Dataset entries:

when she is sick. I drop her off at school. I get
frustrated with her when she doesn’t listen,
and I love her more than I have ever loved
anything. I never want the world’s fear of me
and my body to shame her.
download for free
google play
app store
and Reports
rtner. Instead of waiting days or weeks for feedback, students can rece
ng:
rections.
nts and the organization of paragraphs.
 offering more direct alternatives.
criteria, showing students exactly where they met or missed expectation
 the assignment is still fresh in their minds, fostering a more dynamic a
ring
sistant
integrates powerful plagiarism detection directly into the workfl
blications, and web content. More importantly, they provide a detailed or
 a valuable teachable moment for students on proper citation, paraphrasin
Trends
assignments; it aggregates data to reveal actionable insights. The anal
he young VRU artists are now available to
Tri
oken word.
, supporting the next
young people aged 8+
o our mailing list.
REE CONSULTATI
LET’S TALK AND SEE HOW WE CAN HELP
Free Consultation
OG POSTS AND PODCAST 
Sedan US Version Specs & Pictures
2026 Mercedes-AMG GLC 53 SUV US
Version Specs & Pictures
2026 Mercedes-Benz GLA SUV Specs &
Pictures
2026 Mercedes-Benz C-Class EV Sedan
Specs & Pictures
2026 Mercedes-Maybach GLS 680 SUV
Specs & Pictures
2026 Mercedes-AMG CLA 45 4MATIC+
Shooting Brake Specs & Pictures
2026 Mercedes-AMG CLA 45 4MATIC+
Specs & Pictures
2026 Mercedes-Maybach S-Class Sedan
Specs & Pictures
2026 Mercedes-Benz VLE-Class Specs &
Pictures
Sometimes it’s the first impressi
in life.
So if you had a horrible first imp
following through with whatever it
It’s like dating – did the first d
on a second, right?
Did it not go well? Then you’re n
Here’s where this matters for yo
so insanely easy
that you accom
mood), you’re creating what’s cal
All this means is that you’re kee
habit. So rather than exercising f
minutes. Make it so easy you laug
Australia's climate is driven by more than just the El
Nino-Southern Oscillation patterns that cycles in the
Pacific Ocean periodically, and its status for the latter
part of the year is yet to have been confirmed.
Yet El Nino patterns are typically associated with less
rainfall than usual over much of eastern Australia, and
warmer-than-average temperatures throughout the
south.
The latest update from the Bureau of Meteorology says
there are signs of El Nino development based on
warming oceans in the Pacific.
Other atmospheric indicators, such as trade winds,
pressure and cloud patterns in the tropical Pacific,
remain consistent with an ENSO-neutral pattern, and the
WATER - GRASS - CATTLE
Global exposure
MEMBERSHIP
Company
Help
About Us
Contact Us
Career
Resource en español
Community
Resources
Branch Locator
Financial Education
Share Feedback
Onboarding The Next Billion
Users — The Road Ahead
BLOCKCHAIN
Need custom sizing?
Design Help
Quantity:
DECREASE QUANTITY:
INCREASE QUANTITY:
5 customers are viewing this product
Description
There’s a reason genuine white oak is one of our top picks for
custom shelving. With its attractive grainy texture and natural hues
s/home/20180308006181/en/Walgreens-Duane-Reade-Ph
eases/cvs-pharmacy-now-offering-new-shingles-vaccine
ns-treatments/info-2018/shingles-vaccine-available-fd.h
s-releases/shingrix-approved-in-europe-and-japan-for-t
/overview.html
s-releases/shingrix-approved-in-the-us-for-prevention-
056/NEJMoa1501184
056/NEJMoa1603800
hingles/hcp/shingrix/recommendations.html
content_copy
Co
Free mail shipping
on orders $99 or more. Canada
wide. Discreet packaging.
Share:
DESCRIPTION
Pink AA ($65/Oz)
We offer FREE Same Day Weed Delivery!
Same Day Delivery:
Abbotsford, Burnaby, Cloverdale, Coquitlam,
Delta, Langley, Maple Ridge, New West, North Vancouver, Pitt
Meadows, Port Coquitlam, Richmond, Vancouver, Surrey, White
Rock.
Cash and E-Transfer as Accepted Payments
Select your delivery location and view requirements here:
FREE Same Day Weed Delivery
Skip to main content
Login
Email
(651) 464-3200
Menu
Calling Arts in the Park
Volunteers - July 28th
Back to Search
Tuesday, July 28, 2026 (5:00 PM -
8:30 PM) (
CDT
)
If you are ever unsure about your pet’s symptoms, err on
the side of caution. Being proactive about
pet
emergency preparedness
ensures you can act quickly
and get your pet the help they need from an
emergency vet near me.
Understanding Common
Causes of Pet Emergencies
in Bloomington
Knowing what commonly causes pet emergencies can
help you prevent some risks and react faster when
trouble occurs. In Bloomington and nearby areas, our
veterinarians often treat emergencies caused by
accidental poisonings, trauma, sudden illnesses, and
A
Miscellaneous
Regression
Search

TASK INSTRUCTIONS | Return the lines of the entries above, unchanged, from the start of the entries through the line containing "Shooting Brake Specs & Pictures", both ends included.

RESULT BELOW |
when she is sick. I drop her off at school. I get
frustrated with her when she doesn’t listen,
and I love her more than I have ever loved
anything. I never want the world’s fear of me
and my body to shame her.
download for free
google play
app store
and Reports
rtner. Instead of waiting days or weeks for feedback, students can rece
ng:
rections.
nts and the organization of paragraphs.
 offering more direct alternatives.
criteria, showing students exactly where they met or missed expectation
 the assignment is still fresh in their minds, fostering a more dynamic a
ring
sistant
integrates powerful plagiarism detection directly into the workfl
blications, and web content. More importantly, they provide a detailed or
 a valuable teachable moment for students on proper citation, paraphrasin
Trends
assignments; it aggregates data to reveal actionable insights. The anal
he young VRU artists are now available to
Tri
oken word.
, supporting the next
young people aged 8+
o our mailing list.
REE CONSULTATI
LET’S TALK AND SEE HOW WE CAN HELP
Free Consultation
OG POSTS AND PODCAST 
Sedan US Version Specs & Pictures
2026 Mercedes-AMG GLC 53 SUV US
Version Specs & Pictures
2026 Mercedes-Benz GLA SUV Specs &
Pictures
2026 Mercedes-Benz C-Class EV Sedan
Specs & Pictures
2026 Mercedes-Maybach GLS 680 SUV
Specs & Pictures
2026 Mercedes-AMG CLA 45 4MATIC+
Shooting Brake Specs & Pictures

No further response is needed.